What is the difference between the types
(seq of nat * seq of nat) -> nat
and
seq of nat * seq of nat -> nat
According to the Language Reference Manual *
has higher precedence than ->
so the parentheses have no effect; the are semantically the same. But consider the function definitions
length: (seq of nat * seq of nat) -> nat
length (mk_(l,m)) == len l + len m;
length0: seq of nat * seq of nat -> nat
length0 (l,m) == len l + len m;
Each uses one of the types, and the patterns used in the definitions have to be different to pass type checking. It seems there is a difference between the two types. What is going on here? By parenthesising it interprets the argument as a product, but without the parentheses there are two arguments but somehow the argument type of the function is still a product. It is rather confusing. Can someone clarify?
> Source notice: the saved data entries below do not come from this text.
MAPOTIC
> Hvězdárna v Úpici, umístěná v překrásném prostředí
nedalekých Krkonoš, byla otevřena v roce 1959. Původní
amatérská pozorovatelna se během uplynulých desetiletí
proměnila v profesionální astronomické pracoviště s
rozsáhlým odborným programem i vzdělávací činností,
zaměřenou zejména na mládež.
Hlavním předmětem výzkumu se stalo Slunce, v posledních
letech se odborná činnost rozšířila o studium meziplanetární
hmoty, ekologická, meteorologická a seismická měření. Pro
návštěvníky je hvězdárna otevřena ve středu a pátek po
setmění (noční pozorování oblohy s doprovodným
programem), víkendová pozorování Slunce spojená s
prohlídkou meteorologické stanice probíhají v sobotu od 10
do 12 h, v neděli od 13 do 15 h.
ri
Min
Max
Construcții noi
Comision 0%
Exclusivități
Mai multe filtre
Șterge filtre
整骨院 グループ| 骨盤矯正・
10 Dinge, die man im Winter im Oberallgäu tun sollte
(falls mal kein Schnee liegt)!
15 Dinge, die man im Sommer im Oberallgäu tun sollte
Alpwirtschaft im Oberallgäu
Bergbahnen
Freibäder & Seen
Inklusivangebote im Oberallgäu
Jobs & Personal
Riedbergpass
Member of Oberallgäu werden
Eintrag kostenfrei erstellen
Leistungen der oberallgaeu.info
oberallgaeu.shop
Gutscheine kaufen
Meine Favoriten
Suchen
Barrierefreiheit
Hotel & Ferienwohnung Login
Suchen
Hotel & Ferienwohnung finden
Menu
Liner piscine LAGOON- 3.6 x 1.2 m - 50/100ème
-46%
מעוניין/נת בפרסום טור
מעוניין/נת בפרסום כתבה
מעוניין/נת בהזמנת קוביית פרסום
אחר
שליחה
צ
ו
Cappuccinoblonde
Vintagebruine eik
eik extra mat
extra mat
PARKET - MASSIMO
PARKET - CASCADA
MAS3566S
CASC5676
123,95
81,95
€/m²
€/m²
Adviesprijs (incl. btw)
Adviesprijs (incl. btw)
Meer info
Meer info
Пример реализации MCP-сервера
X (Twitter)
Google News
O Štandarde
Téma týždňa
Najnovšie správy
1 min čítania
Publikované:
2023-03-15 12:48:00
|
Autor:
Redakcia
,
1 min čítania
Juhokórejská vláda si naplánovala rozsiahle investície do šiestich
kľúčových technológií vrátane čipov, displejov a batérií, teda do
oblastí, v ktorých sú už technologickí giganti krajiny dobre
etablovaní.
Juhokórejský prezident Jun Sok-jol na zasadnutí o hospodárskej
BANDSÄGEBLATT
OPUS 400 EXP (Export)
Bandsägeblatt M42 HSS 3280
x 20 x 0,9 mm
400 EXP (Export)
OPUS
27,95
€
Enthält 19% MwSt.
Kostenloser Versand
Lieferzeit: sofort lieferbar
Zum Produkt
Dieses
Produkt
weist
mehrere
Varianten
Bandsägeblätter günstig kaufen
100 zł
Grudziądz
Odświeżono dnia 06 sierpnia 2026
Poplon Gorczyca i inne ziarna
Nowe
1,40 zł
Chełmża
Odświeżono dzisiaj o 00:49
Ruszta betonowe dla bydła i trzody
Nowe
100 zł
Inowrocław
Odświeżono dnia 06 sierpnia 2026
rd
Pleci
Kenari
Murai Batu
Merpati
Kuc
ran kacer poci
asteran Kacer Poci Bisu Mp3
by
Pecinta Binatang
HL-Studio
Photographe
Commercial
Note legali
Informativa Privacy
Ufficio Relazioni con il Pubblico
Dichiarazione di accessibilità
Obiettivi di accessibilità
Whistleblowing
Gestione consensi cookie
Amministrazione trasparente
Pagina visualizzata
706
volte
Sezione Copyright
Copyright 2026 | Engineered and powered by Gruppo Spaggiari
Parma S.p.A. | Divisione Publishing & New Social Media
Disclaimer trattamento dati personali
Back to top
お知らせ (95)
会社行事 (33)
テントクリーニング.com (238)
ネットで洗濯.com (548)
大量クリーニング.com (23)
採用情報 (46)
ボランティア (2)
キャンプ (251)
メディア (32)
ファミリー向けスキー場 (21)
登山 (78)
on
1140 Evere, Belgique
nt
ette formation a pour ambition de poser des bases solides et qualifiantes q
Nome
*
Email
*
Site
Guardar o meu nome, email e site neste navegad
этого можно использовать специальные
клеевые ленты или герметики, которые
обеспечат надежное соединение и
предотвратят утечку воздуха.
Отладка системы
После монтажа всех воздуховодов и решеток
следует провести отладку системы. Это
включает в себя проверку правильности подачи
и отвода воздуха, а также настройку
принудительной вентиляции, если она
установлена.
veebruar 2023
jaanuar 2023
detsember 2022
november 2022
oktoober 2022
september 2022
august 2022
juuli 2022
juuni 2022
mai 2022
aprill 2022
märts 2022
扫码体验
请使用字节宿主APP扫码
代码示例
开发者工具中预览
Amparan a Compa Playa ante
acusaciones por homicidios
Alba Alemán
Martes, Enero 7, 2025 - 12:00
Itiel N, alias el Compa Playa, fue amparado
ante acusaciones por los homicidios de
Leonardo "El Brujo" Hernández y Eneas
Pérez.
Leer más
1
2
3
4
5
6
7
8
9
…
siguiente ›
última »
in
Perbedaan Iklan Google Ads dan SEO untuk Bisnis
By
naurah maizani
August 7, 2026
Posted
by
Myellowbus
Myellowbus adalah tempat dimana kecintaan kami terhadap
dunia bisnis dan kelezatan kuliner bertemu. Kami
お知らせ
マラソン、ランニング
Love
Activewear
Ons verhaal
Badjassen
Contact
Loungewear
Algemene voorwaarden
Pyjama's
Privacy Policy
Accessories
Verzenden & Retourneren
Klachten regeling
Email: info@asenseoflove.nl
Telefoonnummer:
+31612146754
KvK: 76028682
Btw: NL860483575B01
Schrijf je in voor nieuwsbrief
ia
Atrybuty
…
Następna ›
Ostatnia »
Yes, this is confusing. In effect, brackets are being used for two purposes here, and it isn't made clear in the grammar. In isolation, brackets can be used in a type declaration to indicate groupings and overcome the default precedence. This is as you would expect. But in a function definition, top level brackets and stars are also to identify separate parameter types.
So "nat * nat -> nat" is trying to indicate that this is a function with two parameters, rather than that this is a function that takes a single argument of a product type. So how can you indicate that you genuinely want a single product argument? Answer: with brackets :-)
So the outermost layer of bracketing and product operators in a function definition are used to group parameters types, but deeper brackets and stars have the usual meaning. The grammar is misleading when it says that the parameters/return type is a "function type" - syntactically this is true, but the way the type is then interpreted is special, in order to pull out the parameter number and types for the function.